Amener le peloton mondial dans la Belle Province, pour deux courses de l’UCI WorldTour. Drôle d’idée. Un peu comme si les Dallas CowBoys et les Broncos venaient se mettre une peignée à Geoffroy Guichard. Serge Arsenault en a rêvé. Alors Serge Arsenault l’a fait. Serge, c’est le chef de la « gang ». Une voix, une stature, une gueule à la Burt Lancaster et deux yeux bleus qui expriment toute la palette des sentiments humains. Serge est Québecois, homme de télé, homme de sport, homme de cœur, homme de défi. Tout est dit.
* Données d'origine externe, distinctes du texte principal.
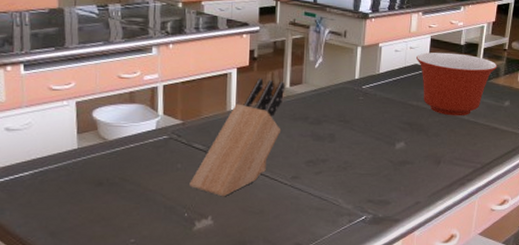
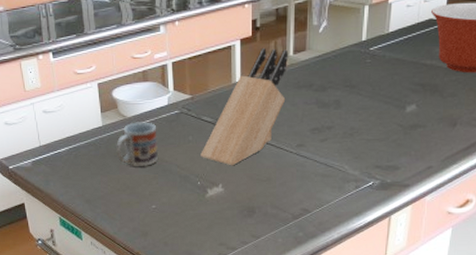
cup: none [92,146,142,196] -> present [116,122,158,167]

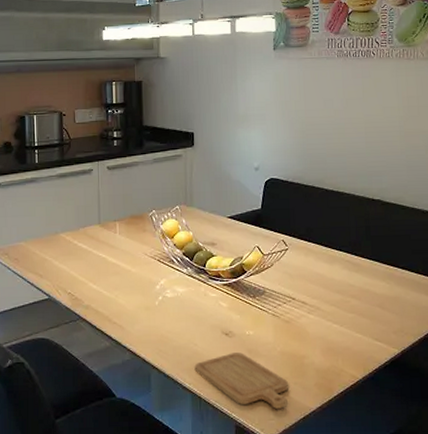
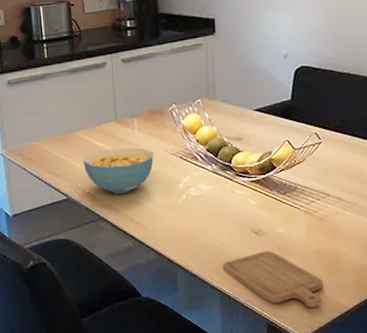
cereal bowl: none [66,250,133,294] -> present [83,147,154,194]

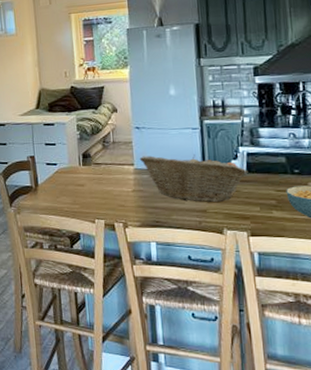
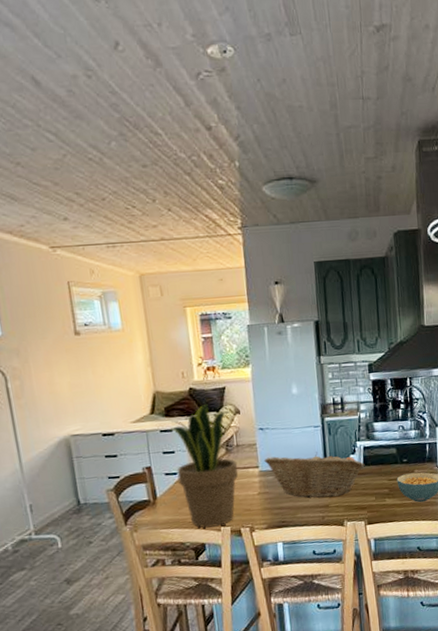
potted plant: none [52,101,114,218] -> present [170,403,238,528]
Pour les siens, il est « cacoun ». Pour les autres, Monsieur Arsenault.

A deux reprises, depuis les années 80 puis à l’aube des années 2000, il avait attiré le cyclisme professionnel au Québec.

La première fois, les organisateurs européens, effrayés par cette pincée de poil à gratter dans leurs certitudes avaient trouvé la solution en déplaçant les courses du mois d’août à fin septembre en se disant qu’avec un peu de chance, tout cela se terminerait par une course de chiens de traineau. Ce qui fut (presque) le cas.

La seconde, la Transcanada, course par étapes de Québec aux Chutes du Niagara, ne collait pas aux réalités d’un territoire démesuré. On se souviendra juste que Goooooooord Fraser, sprinteur canadien rarement effarouché, avait joué les gros bras.

Le troisième essai est une totale réussite et en six ans, les GPCQM ont l’assise d’une classique centenaire. Tout y est millimétré, pensé, étudié, avec une touche de charme et d’âme en plus. Cet après-midi, les coureurs, les directeurs sportifs, en quittant Montréal, avaient l’impression de laisser des amis qu’ils reverraient avec plaisir dans douze mois. Chaque course est un morceau de bravoure, dans un cadre somptueux. Québec et son circuit typique qui épouse les contours de la vieille ville, tourne autour du Chateau de Frontenac et longe le majestueux Saint-Laurent.

Montréal et son décor urbain sur ce circuit du Mont Royal où plane encore l’ombre cannibalesque du roi Eddy, champion du monde en 1974.

A chaque fois, de la fureur, de la passion. Des courses usantes qui accouchent d’un vainqueur qui ne gagne pas un concours de circonstances. Dimanche, à Montréal, nous avons eu le privilège de vivre une des plus belles épreuves de la saison. Sous une pluie battante, le peloton s’est battu comme sur un ring pour, au final, voir Tim Wellens, jeune belge aux dents longues rafler la mise.

Participer à cette organisation est une fierté. Être un de ces maudits français avec Charly Mottet, Bernard Vallet, Yves Hezard, Philippe Crépel et quelques autres qui apportent leur petit caillou à ce beau monument est une source de bonheur permanent.

La magie de Skype et des mails rend possible cette aventure transatlantique au goût sucré et le lien est fort.

Tout à l’heure, en montant dans mon taxi pour filer à mon tour vers mon coin de paradis alpin, j’ai pensé à toute la gang. Serge, Marcel, Ariane, Linda, Joseph, Virginie, Alex, Véro, Hélène et tous ces drôles de Québecois qui, depuis 2010, oeuvrent avec passion pour mettre sur pied le plus beau et le plus attachant moment du calendrier mondial.

Merci les « chums » pour ces instants rares.